**ЧТО НУЖНО СДЕЛАТЬ**
a. Определите, согласуются ли с отрывком о фрактальном расширении утверждения (i), (ii) и (iii). На каждое ответьте «да» или «нет» и приведите решающие слова отрывка в точной цитате. (i) Одноклассник изложил свою теорию в понятной для коллег математической форме. (ii) Для классика вечность была заполнена памятью. (iii) Молодые ветви стремятся ввысь, чтобы получить больше тепла и света от солнца.
b. Продолжите отрывок о фрактальном расширении, начав сразу после его последнего предложения.

╭─ ОТРЫВОК

Его нежелание изложить свою теорию «фрактального расширения» в понятной для коллег математической форме меня немало удивило и ещё более озадачило.
В каком-то смысле его можно было бы объявить приверженцем даосизма, с той лишь разницей, что даосизм провозглашает отказ от стремлений и целей для человека, тогда как мой отягощённый научными знаниями одноклассник оправдывает своё недеяние отсутствием осмысленной цели у самого Мироздания. «…Быть правым на время – не стоит труда, а в вечности слыть – невозможно…» Классик, конечно, писал и думал о другом, но мне, почему-то кажется, что он мог бы написать и об этом. Хотя стоит оговориться, что для него, для классика, вечность, несомненно, была заполнена памятью, а для моего школьного товарища всё обстояло иначе: вечность представлялась как сингулярность, чёрной дырой времени, отделённой от настоящего тонкой кромкой горизонта событий, на которой тесно сосредоточилось всё сущее, имеющее значение только здесь и сейчас. Если подумать, то и я во многом, не ведая того, бессознательно разделял его «фрактальную» теорию, соглашаясь с тем, что животворящий ток бытия, устремляющийся от стволов в ветви, обречён бесконечно дробиться и множиться, перерождаясь на своём пути в новые обличья и не памятуя о прежних.
В моём воображении рисовалась картина с огромным деревом, неудержимо растущим ввысь, в неизмеримое небо, синонимом которого могло быть только одно слово – непознанное. Тоненькие ветви дерева набухали и крепли, продолжаясь пучками молодых нежных побегов, которые независимо друг от друга наполнялись вязким соком бытия с всепобеждающим желанием быть. Для них уже как бы не существовало огрубелой коры родительских веток, равно как памяти о питающих корнях, возникших по каким-то своим, неприменимым к молодым побегам законам. Эти свежие ветви стремились ввысь, стараясь в неуклонном движении опередить друг друга, чтобы получить больше тепла и света от далёкого солнца. Того самого светила, в существование которого им было позволительно не верить вообще, либо не знать о нём вовсе. Они разбегались в стороны подобно тому, как, ускоряясь, отдаляются от ближайших звёздных систем летающие галактики в надежде обособиться и обрести одиночество в непостижимом и безмерном космосе. И никому из вновь народившихся веток невдомёк, что вскоре в их древесных жилах загустеет животворный сок бытия и прежде гибкие и упругие побеги укроет глубокая тень от новых ветвей, пробившихся поближе к солнцу. И для этого нового цветущего поколения будут уже совсем новые законы и смыслы. Причём утвердятся они даже несмотря на то, что всё, чем они сейчас владеют и благодаря чему живы, определяется теми, кто остаётся в тени.

╰─
╭─ ИСХОДНЫЕ ДАННЫЕ

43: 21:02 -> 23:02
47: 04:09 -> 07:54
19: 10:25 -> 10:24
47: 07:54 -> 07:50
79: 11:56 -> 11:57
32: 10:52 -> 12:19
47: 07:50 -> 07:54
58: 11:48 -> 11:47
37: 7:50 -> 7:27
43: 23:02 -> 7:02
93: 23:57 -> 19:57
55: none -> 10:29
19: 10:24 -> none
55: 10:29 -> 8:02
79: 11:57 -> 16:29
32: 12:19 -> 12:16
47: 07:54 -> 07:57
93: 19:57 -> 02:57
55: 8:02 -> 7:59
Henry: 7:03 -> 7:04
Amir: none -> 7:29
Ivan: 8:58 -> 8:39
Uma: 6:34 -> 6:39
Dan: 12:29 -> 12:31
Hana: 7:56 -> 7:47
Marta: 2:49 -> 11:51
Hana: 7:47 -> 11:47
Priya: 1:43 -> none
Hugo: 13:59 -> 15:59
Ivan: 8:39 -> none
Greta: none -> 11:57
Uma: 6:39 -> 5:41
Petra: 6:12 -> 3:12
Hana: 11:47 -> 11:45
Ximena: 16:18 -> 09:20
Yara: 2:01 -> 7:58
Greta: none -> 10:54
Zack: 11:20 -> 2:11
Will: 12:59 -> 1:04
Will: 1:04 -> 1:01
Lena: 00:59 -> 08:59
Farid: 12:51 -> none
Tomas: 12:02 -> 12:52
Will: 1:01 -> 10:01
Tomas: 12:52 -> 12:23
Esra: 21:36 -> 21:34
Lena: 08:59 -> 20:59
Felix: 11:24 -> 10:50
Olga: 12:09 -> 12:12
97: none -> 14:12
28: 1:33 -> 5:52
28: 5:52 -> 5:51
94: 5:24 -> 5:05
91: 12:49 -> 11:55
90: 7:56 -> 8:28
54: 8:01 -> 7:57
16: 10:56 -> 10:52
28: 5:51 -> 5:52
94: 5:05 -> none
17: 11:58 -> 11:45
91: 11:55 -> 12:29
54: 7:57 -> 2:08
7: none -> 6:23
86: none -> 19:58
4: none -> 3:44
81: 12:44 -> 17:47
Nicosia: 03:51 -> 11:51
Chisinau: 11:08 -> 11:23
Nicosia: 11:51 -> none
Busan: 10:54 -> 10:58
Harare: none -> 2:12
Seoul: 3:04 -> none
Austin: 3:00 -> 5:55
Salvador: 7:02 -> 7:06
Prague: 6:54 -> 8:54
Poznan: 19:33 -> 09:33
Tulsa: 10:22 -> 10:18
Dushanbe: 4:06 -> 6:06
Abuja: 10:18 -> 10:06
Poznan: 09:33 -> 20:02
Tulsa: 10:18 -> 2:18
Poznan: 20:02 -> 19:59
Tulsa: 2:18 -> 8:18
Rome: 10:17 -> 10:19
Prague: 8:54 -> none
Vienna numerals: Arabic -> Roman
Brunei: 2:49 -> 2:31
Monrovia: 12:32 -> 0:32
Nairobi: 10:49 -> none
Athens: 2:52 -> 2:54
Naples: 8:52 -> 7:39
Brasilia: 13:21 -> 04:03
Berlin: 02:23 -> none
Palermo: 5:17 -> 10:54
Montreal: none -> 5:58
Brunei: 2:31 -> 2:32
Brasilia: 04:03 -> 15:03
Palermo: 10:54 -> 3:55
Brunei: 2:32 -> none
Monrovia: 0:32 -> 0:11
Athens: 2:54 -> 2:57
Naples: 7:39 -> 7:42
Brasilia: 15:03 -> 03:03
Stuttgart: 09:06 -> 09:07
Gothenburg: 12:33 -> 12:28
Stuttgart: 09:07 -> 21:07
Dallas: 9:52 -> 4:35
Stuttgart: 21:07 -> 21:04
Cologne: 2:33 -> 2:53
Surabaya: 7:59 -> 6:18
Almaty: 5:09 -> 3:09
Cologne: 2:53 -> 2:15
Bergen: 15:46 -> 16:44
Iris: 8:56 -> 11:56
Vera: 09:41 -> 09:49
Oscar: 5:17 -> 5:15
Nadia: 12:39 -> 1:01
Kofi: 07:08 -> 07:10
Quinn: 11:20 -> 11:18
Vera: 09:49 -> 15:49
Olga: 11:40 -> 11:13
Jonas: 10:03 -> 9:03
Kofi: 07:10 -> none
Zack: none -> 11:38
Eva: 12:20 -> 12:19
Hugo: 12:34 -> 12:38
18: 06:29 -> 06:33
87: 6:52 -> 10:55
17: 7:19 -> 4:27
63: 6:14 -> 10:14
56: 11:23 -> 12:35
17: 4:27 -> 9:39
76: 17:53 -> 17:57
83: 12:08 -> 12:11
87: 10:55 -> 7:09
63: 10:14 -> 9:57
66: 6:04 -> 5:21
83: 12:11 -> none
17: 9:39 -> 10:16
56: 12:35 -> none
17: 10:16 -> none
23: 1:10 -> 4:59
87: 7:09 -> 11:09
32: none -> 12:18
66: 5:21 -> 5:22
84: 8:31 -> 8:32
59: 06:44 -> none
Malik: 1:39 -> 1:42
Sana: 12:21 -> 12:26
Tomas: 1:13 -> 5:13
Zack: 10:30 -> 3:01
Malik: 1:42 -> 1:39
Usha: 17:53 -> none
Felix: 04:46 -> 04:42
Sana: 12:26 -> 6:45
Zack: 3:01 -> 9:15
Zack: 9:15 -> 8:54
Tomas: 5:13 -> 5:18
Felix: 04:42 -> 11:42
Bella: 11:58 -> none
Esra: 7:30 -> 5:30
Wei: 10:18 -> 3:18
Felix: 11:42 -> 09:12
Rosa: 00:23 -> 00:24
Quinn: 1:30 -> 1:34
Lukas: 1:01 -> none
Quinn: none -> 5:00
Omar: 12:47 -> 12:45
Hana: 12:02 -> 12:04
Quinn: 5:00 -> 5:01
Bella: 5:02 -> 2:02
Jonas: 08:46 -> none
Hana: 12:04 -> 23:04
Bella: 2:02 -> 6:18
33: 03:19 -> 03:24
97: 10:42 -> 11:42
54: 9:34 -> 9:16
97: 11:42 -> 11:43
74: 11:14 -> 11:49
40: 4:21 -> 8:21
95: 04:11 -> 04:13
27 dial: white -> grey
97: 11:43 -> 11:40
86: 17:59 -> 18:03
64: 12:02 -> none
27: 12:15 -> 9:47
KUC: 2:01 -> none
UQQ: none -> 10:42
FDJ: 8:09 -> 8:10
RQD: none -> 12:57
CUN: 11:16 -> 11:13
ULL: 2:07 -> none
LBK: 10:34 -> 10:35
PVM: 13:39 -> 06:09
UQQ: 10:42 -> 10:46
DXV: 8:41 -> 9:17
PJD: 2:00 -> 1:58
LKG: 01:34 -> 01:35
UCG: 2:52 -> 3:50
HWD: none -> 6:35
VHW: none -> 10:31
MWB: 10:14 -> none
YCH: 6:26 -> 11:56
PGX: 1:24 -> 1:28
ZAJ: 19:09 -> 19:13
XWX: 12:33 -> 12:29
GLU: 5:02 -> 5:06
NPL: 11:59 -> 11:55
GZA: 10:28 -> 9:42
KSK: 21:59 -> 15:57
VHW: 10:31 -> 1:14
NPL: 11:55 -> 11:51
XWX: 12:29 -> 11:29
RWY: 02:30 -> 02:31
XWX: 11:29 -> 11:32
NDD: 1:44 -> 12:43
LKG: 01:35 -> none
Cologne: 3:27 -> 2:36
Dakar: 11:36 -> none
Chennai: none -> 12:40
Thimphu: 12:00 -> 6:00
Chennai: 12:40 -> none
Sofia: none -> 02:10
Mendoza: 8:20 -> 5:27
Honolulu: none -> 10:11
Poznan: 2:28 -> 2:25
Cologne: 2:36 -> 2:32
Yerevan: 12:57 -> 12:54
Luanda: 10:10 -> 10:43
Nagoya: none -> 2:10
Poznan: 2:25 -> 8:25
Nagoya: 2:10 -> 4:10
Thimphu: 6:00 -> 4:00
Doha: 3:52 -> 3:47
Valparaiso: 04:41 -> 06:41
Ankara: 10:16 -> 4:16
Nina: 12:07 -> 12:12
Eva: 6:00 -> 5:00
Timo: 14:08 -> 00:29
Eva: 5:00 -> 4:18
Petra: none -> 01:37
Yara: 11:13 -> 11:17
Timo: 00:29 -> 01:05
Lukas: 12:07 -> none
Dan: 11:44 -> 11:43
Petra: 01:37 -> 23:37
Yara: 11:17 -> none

╰─

**ОТВЕТЫ ПО ЗАДАНИЯМ**
a.
(i) Нет: «Его нежелание изложить свою теорию» и «в понятной для коллег математической форме».
(ii) Да: «для него, для классика, вечность, несомненно, была заполнена памятью».
(iii) Да: «стараясь в неуклонном движении опередить друг друга, чтобы получить больше тепла и света от далёкого солнца».

b.
Понять нежелание моего товарища разговаривать со своими коллегами на языке временных формул, было можно, но вот принять его – нет. Как молодым ветвям назначено тянуться к небу, как дождевым червям пристало вылезать из нор, повинуясь влаге, так человеку вменяется, вдохновляясь чувством и мыслью, спешить к островам непознанного. Именно поэтому мне был так интересен мой странный, обособившийся от школьного коллектива одноклассник, с которым мне так хотелось подружиться, чтобы заглянуть в его удивительный внутренний мир.
И вот теперь он стоял передо мной, нелепо закусив верхнюю губу и рассказывая о том, что наполняло его ум и душу, пока я лазил с этюдником по горам и лесам в надежде запечатлеть ускользающий от моего учёного друга, равно как и от всех нас, изменчивый и обманчивый мир.
– Понимаешь, – от волнения у меня перехватило дыхание, – я наконец-то понял, о чём всегда хотел спросить тебя, подсознательно уверенный в том, что ты знаешь.
Лицо его стало серьёзным. Было заметно, что он сосредоточился и приготовился отвечать.
– Я спрошу тебя по-простому, поскольку мне хочется именно та кого, простого ответа, без разных сложных и многозначительных слов. Как же нам жить в этом изменчивом мире и вообще – зачем и для чего мы здесь. Какой в том смысл и какова правда?
Он широко улыбнулся, вновь сделавшись похожим на нашего юного школьного вратаря, способного вытягивать мяч даже из безнадёжной в футболе «девятки».
– А всё и так просто. Мы рождены затем, чтобы видеть солнце.
«Раз один – то, значит, тут же и другой»
«Раз один – то, значит, тут же и другой! Помянут меня, – сейчас же помянут и тебя!» И верно – обязательно помянут.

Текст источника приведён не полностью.